EXERCISE DIRECTIONS
Filter the entries beneath this task, copying only the lines that hold the word "props".

[Entries taken from a collection]
────

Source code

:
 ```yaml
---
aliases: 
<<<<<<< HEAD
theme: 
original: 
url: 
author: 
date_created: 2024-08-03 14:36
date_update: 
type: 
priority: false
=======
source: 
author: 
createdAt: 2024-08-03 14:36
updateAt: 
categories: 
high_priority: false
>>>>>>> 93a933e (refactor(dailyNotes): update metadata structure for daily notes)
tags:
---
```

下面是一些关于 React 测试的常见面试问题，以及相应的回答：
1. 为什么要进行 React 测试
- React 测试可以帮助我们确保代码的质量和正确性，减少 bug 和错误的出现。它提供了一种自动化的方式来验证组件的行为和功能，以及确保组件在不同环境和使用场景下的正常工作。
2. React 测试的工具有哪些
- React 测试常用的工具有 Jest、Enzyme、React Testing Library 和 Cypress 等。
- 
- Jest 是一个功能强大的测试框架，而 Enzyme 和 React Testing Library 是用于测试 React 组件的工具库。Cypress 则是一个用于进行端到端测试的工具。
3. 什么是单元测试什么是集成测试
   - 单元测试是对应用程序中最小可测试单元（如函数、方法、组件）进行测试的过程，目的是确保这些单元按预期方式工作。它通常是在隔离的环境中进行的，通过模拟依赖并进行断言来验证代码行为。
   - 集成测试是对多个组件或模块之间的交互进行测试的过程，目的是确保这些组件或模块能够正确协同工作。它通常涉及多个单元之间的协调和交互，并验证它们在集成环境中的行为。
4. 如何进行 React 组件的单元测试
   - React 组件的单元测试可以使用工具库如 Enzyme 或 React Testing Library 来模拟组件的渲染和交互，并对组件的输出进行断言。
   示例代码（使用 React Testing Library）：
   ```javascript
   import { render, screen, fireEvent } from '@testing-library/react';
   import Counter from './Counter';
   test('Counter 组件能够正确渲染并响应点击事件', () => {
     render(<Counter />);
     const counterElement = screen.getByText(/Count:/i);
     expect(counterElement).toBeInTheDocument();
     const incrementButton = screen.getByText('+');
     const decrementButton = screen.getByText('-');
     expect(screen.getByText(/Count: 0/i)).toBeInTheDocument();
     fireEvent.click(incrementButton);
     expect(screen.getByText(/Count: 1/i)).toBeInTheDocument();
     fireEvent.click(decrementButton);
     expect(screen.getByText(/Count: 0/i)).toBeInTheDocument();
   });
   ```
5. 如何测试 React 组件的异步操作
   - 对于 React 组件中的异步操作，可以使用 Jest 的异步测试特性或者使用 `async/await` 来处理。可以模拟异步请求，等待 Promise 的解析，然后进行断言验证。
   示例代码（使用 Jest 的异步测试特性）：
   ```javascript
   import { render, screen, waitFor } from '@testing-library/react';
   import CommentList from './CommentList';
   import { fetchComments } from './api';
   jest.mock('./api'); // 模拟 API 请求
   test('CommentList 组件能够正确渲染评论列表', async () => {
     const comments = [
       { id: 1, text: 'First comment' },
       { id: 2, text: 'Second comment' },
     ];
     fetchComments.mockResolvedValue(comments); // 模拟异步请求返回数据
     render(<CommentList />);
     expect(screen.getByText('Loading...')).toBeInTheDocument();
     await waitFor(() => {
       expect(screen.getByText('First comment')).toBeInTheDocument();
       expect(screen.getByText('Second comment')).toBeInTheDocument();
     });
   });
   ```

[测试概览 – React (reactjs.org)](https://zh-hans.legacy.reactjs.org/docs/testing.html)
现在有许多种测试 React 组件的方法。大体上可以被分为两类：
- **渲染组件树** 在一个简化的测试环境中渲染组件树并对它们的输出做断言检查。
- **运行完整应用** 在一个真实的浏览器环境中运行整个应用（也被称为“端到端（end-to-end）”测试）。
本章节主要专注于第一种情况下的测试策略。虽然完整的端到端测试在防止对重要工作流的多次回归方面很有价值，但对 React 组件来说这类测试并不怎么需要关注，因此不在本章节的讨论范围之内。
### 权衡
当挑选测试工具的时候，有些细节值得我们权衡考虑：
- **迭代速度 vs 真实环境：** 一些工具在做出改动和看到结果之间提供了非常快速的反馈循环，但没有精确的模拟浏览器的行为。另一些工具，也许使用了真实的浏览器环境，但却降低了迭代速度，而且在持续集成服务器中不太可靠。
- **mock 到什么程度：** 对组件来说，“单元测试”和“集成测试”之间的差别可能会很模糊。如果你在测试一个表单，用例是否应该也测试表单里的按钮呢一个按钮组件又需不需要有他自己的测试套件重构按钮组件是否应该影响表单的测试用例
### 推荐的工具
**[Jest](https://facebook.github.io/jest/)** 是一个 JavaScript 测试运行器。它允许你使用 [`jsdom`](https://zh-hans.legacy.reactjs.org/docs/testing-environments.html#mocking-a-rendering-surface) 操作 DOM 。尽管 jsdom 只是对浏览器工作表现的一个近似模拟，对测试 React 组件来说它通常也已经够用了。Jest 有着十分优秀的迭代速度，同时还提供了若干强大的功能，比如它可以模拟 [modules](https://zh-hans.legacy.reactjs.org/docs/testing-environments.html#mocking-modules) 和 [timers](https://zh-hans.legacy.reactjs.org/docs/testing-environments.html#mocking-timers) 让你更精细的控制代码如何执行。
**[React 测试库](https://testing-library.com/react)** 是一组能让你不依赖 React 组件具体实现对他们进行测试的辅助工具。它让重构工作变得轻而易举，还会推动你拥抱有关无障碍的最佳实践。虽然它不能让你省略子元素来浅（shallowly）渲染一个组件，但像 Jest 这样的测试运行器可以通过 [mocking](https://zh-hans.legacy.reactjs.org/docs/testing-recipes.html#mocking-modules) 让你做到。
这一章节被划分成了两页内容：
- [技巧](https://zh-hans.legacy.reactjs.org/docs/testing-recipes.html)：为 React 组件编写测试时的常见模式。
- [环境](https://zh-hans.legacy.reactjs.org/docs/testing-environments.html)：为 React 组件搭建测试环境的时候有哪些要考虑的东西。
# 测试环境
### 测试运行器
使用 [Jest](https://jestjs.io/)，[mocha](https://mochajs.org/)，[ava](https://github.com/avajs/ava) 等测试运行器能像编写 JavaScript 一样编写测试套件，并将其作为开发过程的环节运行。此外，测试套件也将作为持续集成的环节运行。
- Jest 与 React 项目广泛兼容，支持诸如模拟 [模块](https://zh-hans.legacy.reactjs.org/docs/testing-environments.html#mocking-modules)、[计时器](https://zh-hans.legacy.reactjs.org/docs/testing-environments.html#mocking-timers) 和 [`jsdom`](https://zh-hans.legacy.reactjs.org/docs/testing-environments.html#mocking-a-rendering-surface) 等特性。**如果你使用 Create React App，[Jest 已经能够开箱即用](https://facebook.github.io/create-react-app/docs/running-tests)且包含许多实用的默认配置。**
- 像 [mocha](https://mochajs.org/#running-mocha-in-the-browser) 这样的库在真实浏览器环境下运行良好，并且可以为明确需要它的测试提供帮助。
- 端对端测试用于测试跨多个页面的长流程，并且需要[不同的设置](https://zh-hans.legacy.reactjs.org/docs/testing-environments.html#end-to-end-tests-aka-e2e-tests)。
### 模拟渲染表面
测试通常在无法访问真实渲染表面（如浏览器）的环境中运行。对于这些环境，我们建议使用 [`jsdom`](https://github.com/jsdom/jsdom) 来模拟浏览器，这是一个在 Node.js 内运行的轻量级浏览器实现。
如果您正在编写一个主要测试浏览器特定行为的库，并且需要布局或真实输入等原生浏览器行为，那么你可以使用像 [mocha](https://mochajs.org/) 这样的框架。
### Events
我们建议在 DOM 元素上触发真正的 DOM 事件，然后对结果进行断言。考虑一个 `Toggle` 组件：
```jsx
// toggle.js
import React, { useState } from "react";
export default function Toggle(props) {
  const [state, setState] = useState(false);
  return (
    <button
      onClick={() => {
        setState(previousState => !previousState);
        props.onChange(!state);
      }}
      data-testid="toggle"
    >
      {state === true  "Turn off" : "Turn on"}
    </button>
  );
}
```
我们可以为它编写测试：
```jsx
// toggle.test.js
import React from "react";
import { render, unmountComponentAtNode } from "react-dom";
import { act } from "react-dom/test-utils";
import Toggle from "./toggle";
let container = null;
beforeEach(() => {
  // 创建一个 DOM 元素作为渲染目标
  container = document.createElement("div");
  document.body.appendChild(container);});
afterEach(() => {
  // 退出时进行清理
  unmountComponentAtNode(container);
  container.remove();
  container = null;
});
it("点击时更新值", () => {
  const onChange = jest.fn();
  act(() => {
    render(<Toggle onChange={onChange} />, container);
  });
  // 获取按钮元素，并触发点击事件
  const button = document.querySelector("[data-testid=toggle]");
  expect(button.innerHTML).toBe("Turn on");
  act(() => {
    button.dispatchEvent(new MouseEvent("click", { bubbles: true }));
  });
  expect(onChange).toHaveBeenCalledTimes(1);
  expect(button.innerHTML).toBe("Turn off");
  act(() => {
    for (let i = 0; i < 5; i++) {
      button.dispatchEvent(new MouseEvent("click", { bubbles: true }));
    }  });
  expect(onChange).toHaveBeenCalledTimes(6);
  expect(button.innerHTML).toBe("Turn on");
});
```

────

COMPLETED TASK
export default function Toggle(props) {
        props.onChange(!state);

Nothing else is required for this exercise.